Hey guys. I picked up a set of front and rear wire wheel hubs a while back but they came with the front and rear axles. They are still mounted and i've tried to remove them but they won't budge. The front hubs spin freely. What am I missing?
Assuming the obvious (the cotter and nut have been removed), the front bearings are threaded onto the spindle. Once those are removed, they should slide off with a little resistance.
Don't forget the bearings are threaded RH threads on the Left side and LH threads on the Right...
Ah, great. Thanks guys.
Do the rears have threaded bearings as well?
(Message edited by frosst on June 24, 2017)
There are no bearings in the rear hubs.
The rear hubs turn with the axle.
And you'll need a hub puller to remove the rear hubs from the axle. (If not, they're too loose and will wear)
http://m.oreillyauto.com/h5/r/oap/site/c/detail/OTC0/7394/N2408.oap?ck=Search_N2 408_-1_-1&pt=N2408&ppt=C2371
Tom this is a great place to ask but if you have gotten yourself a Model T I am going to suggest getting an owners manual and the service book. The owners manual was written for people that never owned or worked on a car and the service book has illustrations along with proper sequence to do repair work on the Model T. If you are just taking some T parts apart to get back into the market, ask away.

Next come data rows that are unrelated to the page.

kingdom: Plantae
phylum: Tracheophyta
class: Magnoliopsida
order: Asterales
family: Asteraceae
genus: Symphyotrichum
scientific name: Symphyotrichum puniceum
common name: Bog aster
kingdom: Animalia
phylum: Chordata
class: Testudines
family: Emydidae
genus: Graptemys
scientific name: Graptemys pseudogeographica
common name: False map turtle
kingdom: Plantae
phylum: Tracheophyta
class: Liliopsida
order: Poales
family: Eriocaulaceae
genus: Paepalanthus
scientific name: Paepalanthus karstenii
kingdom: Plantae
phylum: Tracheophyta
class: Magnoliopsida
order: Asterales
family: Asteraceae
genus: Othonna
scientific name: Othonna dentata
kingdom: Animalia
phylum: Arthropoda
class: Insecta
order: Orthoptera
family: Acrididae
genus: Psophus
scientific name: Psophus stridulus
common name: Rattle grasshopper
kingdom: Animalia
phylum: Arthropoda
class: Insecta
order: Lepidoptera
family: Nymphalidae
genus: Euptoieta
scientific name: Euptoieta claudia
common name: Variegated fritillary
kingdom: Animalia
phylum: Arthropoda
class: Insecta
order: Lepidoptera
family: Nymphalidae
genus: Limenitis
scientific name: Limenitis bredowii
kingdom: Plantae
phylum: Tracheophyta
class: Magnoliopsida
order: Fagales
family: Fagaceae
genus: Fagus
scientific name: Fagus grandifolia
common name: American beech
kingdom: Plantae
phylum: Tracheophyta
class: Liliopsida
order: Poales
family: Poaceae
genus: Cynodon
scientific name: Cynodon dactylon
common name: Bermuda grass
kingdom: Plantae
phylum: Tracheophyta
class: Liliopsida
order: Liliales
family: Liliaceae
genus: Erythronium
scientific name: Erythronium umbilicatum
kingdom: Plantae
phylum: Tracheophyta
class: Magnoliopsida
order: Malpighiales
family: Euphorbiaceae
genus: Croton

(Message edited by redmodelt on June 25, 2017)
$160 for that hub puller. Doesnt the Model A hub puller work and is only $60?
There must certainly be cheaper rear hub pullers out there - the one I found looked like the general style I use that fits any old car where the hub/brake drum sits really tight on a cone on the axle.
If you have the standard wire hub which was made for the 26-27 wire wheels, there is a groove around the hub. You can use a two or three leg puller in that groove and tighten the bolt against the axle. A tap with a heavy hammer when it is tight should loosen it. It is actually easier than with the screw on type for the wood wheel hubs which screw on type can get stripped.
Norm
Just get a axle knocker nut from one of the vendors, never had a problem using one and they are cheap. You will need a BFH.
Thanks guys. I have the service manual but I have to say, it's not as detailed as I would have hoped when it comes to certain things on the car. Not to mention, I've already purchased two, and the second seller claimed it was for a 1926/27 car but no information on wire wheels. They only have images of the wood ones.
The T is just a bit of a change for me as I'm used to working on cars form the 60's and having manuals that are significantly more detailed. I just thought i'd ask before I actually screw something up.
I don't believe an axle knocker nut will work well on an axle that isn't connected to a car; you need mass to keep the axle housing from just being bounced away. Axle knockers, IMHO are very good for bending the threaded end of the axle.